[Items listed in a dataset]

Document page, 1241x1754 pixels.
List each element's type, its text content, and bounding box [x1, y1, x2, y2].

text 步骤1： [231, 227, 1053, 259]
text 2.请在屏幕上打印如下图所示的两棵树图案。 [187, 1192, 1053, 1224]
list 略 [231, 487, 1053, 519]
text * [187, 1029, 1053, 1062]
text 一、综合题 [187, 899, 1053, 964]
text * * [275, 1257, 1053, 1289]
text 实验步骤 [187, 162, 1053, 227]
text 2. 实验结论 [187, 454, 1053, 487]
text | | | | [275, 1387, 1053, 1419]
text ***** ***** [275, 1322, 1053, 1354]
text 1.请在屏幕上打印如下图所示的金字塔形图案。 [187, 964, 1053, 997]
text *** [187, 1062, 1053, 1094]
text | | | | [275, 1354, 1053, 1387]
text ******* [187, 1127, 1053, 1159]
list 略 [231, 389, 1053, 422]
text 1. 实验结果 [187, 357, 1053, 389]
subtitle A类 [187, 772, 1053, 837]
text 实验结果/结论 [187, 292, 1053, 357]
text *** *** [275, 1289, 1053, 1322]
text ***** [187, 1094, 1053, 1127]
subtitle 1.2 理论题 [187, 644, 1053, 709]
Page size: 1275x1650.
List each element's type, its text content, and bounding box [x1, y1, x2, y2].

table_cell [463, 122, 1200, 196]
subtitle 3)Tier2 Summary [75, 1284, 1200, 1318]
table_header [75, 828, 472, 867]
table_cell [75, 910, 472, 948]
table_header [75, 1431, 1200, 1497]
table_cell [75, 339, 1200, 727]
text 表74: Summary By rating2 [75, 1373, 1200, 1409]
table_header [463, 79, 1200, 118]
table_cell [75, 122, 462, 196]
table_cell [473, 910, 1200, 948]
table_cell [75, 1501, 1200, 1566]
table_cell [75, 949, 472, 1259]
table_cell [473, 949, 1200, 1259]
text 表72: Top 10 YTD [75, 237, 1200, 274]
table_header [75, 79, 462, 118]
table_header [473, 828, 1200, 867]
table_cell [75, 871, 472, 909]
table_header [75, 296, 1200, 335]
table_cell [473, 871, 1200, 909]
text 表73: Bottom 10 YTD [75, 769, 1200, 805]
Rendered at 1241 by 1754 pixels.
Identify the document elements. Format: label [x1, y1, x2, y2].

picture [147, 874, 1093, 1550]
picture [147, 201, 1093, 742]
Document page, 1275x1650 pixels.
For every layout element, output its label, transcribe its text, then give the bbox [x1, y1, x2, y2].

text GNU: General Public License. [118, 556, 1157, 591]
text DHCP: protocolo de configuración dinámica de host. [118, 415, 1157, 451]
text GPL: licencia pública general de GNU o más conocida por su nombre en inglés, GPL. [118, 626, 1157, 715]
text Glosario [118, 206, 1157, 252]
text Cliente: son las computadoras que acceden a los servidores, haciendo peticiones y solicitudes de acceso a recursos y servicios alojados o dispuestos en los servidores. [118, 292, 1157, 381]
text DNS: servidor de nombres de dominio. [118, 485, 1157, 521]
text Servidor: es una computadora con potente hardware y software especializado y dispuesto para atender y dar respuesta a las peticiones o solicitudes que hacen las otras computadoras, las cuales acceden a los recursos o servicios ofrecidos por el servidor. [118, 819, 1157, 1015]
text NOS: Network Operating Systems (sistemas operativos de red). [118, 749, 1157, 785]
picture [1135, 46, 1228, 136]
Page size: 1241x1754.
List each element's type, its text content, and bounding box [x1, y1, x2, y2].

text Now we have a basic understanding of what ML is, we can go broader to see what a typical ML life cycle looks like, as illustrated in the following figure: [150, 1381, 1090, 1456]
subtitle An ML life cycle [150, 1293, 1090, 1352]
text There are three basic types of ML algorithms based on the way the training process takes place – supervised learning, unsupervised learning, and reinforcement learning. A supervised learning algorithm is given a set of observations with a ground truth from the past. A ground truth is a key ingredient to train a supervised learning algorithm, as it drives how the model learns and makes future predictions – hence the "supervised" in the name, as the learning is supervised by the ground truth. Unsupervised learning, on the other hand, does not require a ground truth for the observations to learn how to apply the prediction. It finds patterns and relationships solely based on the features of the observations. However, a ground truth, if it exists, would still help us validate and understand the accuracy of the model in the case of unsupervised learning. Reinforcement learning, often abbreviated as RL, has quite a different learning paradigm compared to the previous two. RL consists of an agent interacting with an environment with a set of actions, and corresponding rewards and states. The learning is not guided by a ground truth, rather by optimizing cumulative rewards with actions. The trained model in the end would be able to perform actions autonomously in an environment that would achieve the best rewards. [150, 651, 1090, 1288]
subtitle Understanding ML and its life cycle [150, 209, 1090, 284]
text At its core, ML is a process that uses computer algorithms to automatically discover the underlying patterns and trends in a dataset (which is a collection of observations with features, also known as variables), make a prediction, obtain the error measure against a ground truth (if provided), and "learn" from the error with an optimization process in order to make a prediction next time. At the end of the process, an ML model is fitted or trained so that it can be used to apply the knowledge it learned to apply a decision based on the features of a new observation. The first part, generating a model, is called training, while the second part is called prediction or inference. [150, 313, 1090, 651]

* [WHAT NEEDS TO BE DONE]: Tell how many lines of the records above hold the string "size". Give no other text.

* [FINISHED EXERCISE]: 2